Exporting BasicFile LOBs can be quite a pain. If your maintenance window is too short, here is a way to make the export faster.
The following applies to BasicFile LOBs:
select owner, table_name, column_name
from dba_lobs
where securefile='NO';
Background
The old BasicFile LOBs do not offer any parallel access methods. The new, improved SecureFile LOBs offer superior functionality, including full parallel access to the LOB. This is a good reason to migrate any old BasicFile LOBs in your database.
When Data Pump starts to export a table with a BasicFile LOB, only one worker will be assigned (due to the limited parallel access methods). If you have a large table, it will take a lot of time for that one worker to process the table.
Solution
Instead of one Data Pump job with one worker processing the table with the LOB, the idea is to start multiple Data Pump exports. Each export has one worker working on a dedicated part of the table.
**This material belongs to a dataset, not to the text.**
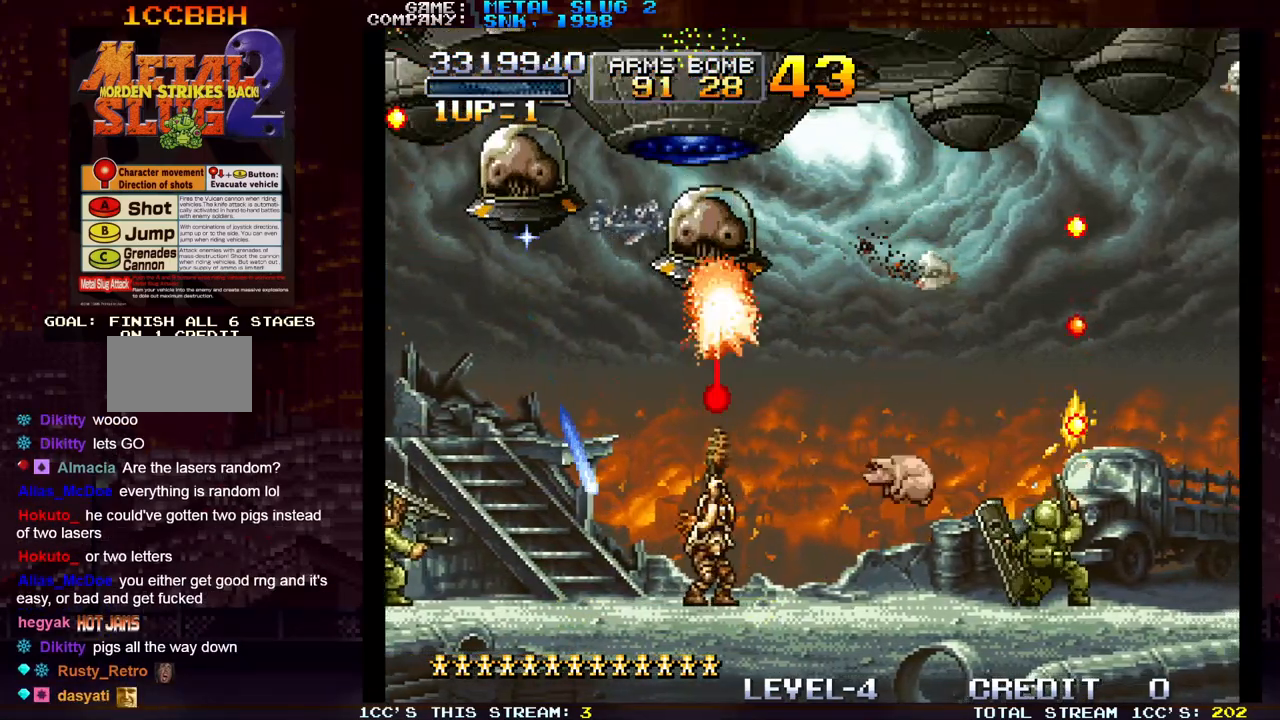
{"buttons": ["SQUARE"], "left_stick": "up-right", "events": [[67, "SQUARE", "up"], [133, "SQUARE", "down"], [183, "SQUARE", "up"], [200, "SQUARE", "down"], [233, "SQUARE", "up"], [283, "left_stick", "up-right"], [317, "SQUARE", "down"], [367, "SQUARE", "up"], [383, "SQUARE", "down"], [433, "SQUARE", "up"], [500, "SQUARE", "down"]]}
Imagine you have a table with 100 rows. You start four concurrent Data Pump sessions:
| Job | Rows |
|---|---|
| Data Pump job 1 | 1-25 |
| Data Pump job 2 | 26-50 |
| Data Pump job 3 | 51-75 |
| Data Pump job 4 | 76-100 |
To do this, you need to use the Data Pump query parameter.
Generating the Predicates
Now, you need a way to split the table into chunks and generate a predicate for each of the concurrent Data Pump sessions. It is important that:
- All rows are exported.
- No rows are exported more than once.
Further, you should ensure that:
- The rows are spread evenly across the Data Pump jobs.
ROWIDs
An elegant solution is to use modulus and the block number that holds the row. You can get the block number using rowid and dbms_rowid:
| Job | Predicate |
|---|---|
| Data Pump job 1 | where mod(dbms_rowid.rowid_block_number(rowid), 4) = 0 |
| Data Pump job 2 | where mod(dbms_rowid.rowid_block_number(rowid), 4) = 1 |
| Data Pump job 3 | where mod(dbms_rowid.rowid_block_number(rowid), 4) = 2 |
| Data Pump job 4 | where mod(dbms_rowid.rowid_block_number(rowid), 4) = 3 |
This might not be the fastest option, but it is a generic one that works without any knowledge of the table structure you are exporting.
Keys
You can also split the table on a primary/unique key or any other column that offers an even distribution of values:
| Job | Predicate |
|---|---|
| Data Pump job 1 | where mod(--primary_key_column--, 4) = 0 |
| Data Pump job 2 | where mod(--primary_key_column--, 4) = 1 |
| Data Pump job 3 | where mod(--primary_key_column--, 4) = 2 |
| Data Pump job 4 | where mod(--primary_key_column--, 4) = 3 |
More Workers
If you need more sessions working on the table, you can change the modulus operation and add more Data Pump jobs.
How to Export With ROWID
Here is the first of the Data Pump parameter files:
logfile=exp_lob_0.log
dumpfile=exp_lob_0.dmp
tables=appuser.table_with_lob
query="where mod(dbms_rowid.rowid_block_number(rowid), 4) = 0"
The second one. Notice how the serial number changes in the logfile and dumpfile parameters. Also, the modulus operation changes:
logfile=exp_lob_1.log
dumpfile=exp_lob_1.dmp
tables=appuser.table_with_lob
query="where mod(dbms_rowid.rowid_block_number(rowid), 4) = 1"
The third one:
logfile=exp_lob_2.log
dumpfile=exp_lob_2.dmp
tables=appuser.table_with_lob
query="where mod(dbms_rowid.rowid_block_number(rowid), 4) = 2"
The fourth one:
logfile=exp_lob_3.log
dumpfile=exp_lob_3.dmp
tables=appuser.table_with_lob
query="where mod(dbms_rowid.rowid_block_number(rowid), 4) = 3"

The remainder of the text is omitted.